--- BEGIN MATERIAL FOR THE TASK ---

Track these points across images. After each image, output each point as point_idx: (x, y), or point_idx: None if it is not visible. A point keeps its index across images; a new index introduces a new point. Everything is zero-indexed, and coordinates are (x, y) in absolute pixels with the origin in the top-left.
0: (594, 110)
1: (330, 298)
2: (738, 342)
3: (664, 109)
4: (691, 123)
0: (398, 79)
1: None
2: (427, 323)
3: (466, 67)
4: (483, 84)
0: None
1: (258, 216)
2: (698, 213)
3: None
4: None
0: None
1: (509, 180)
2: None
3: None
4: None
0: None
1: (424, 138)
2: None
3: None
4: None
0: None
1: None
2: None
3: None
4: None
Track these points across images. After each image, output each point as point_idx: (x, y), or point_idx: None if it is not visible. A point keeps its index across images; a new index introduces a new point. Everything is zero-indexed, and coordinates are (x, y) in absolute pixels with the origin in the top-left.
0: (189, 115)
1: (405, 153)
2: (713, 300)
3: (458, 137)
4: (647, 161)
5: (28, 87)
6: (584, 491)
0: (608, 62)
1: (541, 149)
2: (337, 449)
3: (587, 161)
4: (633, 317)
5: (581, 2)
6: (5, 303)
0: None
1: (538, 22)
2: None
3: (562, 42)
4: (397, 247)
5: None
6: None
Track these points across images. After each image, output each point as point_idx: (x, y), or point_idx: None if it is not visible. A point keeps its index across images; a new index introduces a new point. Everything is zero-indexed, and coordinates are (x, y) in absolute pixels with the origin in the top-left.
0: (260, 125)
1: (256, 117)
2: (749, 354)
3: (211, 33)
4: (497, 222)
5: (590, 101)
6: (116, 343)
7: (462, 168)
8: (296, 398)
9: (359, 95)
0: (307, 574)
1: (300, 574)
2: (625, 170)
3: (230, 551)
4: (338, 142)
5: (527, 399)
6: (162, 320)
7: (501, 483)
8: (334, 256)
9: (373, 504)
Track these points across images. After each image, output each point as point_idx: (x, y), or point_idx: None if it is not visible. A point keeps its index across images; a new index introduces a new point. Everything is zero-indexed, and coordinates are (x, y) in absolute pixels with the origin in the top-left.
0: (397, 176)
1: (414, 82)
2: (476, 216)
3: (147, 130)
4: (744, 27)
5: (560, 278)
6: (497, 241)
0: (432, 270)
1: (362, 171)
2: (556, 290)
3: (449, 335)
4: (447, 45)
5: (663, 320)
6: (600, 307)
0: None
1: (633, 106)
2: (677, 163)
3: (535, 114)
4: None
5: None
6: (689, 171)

--- END MATERIAL FOR THE TASK ---

GOAL OF THE EXERCISE:
Retype every line of the listings above, with nothing changed.

THE RESPONSE:
Track these points across images. After each image, output each point as point_idx: (x, y), or point_idx: None if it is not visible. A point keeps its index across images; a new index introduces a new point. Everything is zero-indexed, and coordinates are (x, y) in absolute pixels with the origin in the top-left.
0: (594, 110)
1: (330, 298)
2: (738, 342)
3: (664, 109)
4: (691, 123)
0: (398, 79)
1: None
2: (427, 323)
3: (466, 67)
4: (483, 84)
0: None
1: (258, 216)
2: (698, 213)
3: None
4: None
0: None
1: (509, 180)
2: None
3: None
4: None
0: None
1: (424, 138)
2: None
3: None
4: None
0: None
1: None
2: None
3: None
4: None
Track these points across images. After each image, output each point as point_idx: (x, y), or point_idx: None if it is not visible. A point keeps its index across images; a new index introduces a new point. Everything is zero-indexed, and coordinates are (x, y) in absolute pixels with the origin in the top-left.
0: (189, 115)
1: (405, 153)
2: (713, 300)
3: (458, 137)
4: (647, 161)
5: (28, 87)
6: (584, 491)
0: (608, 62)
1: (541, 149)
2: (337, 449)
3: (587, 161)
4: (633, 317)
5: (581, 2)
6: (5, 303)
0: None
1: (538, 22)
2: None
3: (562, 42)
4: (397, 247)
5: None
6: None
Track these points across images. After each image, output each point as point_idx: (x, y), or point_idx: None if it is not visible. A point keeps its index across images; a new index introduces a new point. Everything is zero-indexed, and coordinates are (x, y) in absolute pixels with the origin in the top-left.
0: (260, 125)
1: (256, 117)
2: (749, 354)
3: (211, 33)
4: (497, 222)
5: (590, 101)
6: (116, 343)
7: (462, 168)
8: (296, 398)
9: (359, 95)
0: (307, 574)
1: (300, 574)
2: (625, 170)
3: (230, 551)
4: (338, 142)
5: (527, 399)
6: (162, 320)
7: (501, 483)
8: (334, 256)
9: (373, 504)
Track these points across images. After each image, output each point as point_idx: (x, y), or point_idx: None if it is not visible. A point keeps its index across images; a new index introduces a new point. Everything is zero-indexed, and coordinates are (x, y) in absolute pixels with the origin in the top-left.
0: (397, 176)
1: (414, 82)
2: (476, 216)
3: (147, 130)
4: (744, 27)
5: (560, 278)
6: (497, 241)
0: (432, 270)
1: (362, 171)
2: (556, 290)
3: (449, 335)
4: (447, 45)
5: (663, 320)
6: (600, 307)
0: None
1: (633, 106)
2: (677, 163)
3: (535, 114)
4: None
5: None
6: (689, 171)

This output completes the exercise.